In your experience how does your group gain the interest in participation by very busy surgeons/anesthesia providers who have a low expectation of change from these projects with high expectations of creating more inefficient processes? How do we find ways to implore these very busy surgeons to participate in these exercises and in the implementation phases? If you don’t have the surgeon’s buy in AND support, you will not have success.
Dr. Berry:
I don’t think that we are always making the right arguments to the surgeons and anesthesiologists. We need to promote better checklists use as a way for surgeons and anesthesiologists to lead the team and make care better for their patients. Many surgeons, in particular, believe that they are already doing everything that they can to provide the very best care to their patients even when there is convincing evidence that even the best can improve. To make that point to operating room teams, we designed a safety culture survey to identify the gaps in the existing OR culture prior to the implementation of the checklist. This is based on the work of two pioneers in patient safety, Dr. Marty Makary and Peter Pronovost, who have previously shown a disconnect between perceptions of team members about the level of safety and teamwork in operating rooms – with the surgeons being the most “optimistic”.  This disconnect is further magnified by the difficulty that surgeons have understanding that they are not the only critically important people in an OR.  Every team member is important and surgery cannot take place without that team.   Making matters worse, many surgeons act as if those around them can read minds – making assumptions about things that may not be true. I have found sometimes that surgeons can be convinced to support checklist use – not because it wioll necessarily help them – but because they are convinced that there are other surgeons who do need it.   When I was early in my clinical experience, I had what I called a “ need-know policy” – which translated to – “Don’t ask me so many questions about things that you don’t need to know”. I eventually realized that many times – they did need to know and that even if they didn’t, they needed to know because they were interested and so they felt more a part of the patient’s care. I then started a routine habit of beginning each case making sure everyone knew something about the patient as a person and why the surgery was so important to them.  This eventually became my “preop” briefing too.
What surprises you most during these projects?
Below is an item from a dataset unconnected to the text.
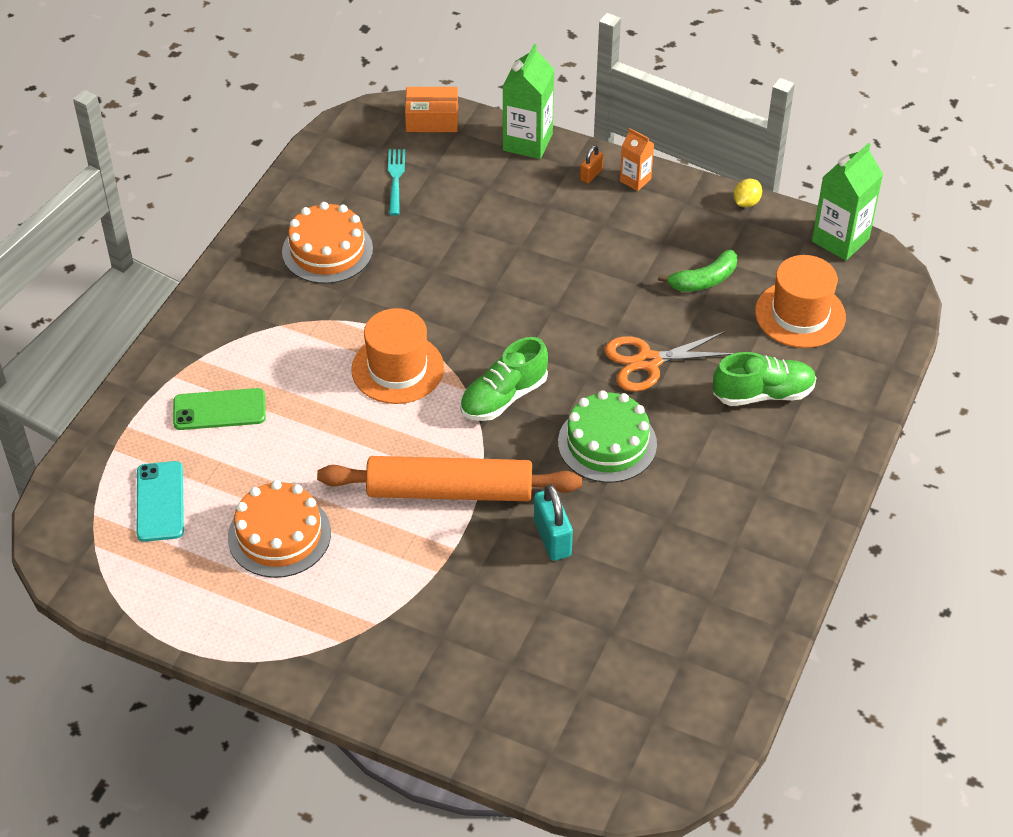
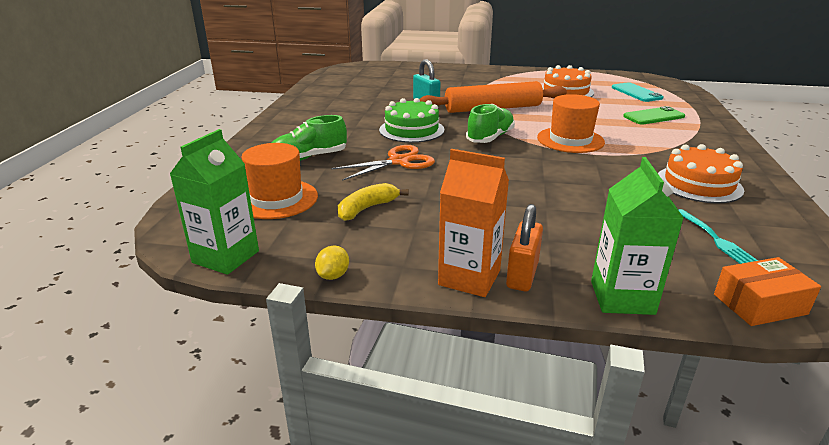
camera: 165 degrees right, 20 degrees down
orange padlock [580,145,603,183] -> orange padlock [506,204,543,292], size x1.75
orange carton [620,128,654,191] -> orange carton [438,149,509,297], size x1.78
green banana [658,249,737,292] -> yellow banana [338,183,409,221]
What was most expected?
Dr. Berry:
How hard the projects can be and how much time it can take to change practice and culture.  Before we started the work in South Carolina, I had extensive experience in quality improvement and patient safety work through IHI and CRICO – and I knew already that change was hard. But every time I am involved in work like this – I learn again that moving practice and the culture along with it – is really hard.  I think that I have also been surprised by how hard it can be to change things even with very simple tools. Simple doesn’t mean easy.
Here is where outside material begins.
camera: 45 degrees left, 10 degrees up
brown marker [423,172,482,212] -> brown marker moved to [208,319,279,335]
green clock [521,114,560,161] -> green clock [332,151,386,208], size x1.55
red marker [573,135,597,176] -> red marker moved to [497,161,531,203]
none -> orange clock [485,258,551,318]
What has been the biggest disappointment thus far?
Dr. Berry:
The checklist is a way to help patients get better care and teams to provide that care.  It is filled things that we should do, with process checks and prompts for discussions that stand on evidence – sometimes evidence that is decades old.  That gap – between things that we know we should do – and what we actually do – needs to be closed. My greatest disappointment is in how hard it is to close that gap and get change implemented.  Getting physicians actively involved in closing these care gaps is also difficult and that is disappointing too.  That said, it is getting better. I think that we are on the right road and that the next generation may have it easier.